▼▼▼

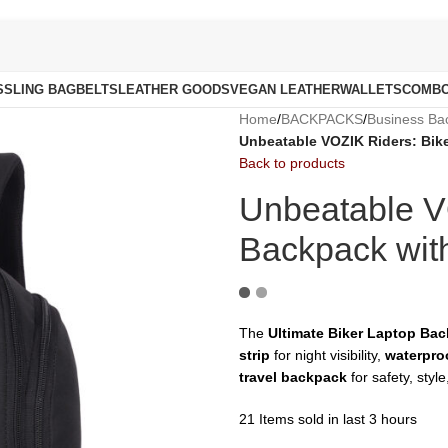
S
SLING BAG
BELTS
LEATHER GOODS
VEGAN LEATHER
WALLETS
COMB
Home
/
BACKPACKS
/
Business Ba
Unbeatable VOZIK Riders: Bike
Back to products
Unbeatable V
Backpack with
The
Ultimate Biker Laptop Ba
strip
for night visibility,
waterproo
travel backpack
for safety, styl
21
Items sold in last 3 hours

▲▲▲

• **ACTION ITEM**:
Update the text of the records above by replacing "VEGAN LEATHER" with "FAUX LEATHER" and keeping every other line the same. Leave the pictures out of your answer.

• **RESULT FOR THIS TASK**:
S
SLING BAG
BELTS
LEATHER GOODS
FAUX LEATHER
WALLETS
COMB
Home
/
BACKPACKS
/
Business Ba
Unbeatable VOZIK Riders: Bike
Back to products
Unbeatable V
Backpack with
The
Ultimate Biker Laptop Ba
strip
for night visibility,
waterproo
travel backpack
for safety, styl
21
Items sold in last 3 hours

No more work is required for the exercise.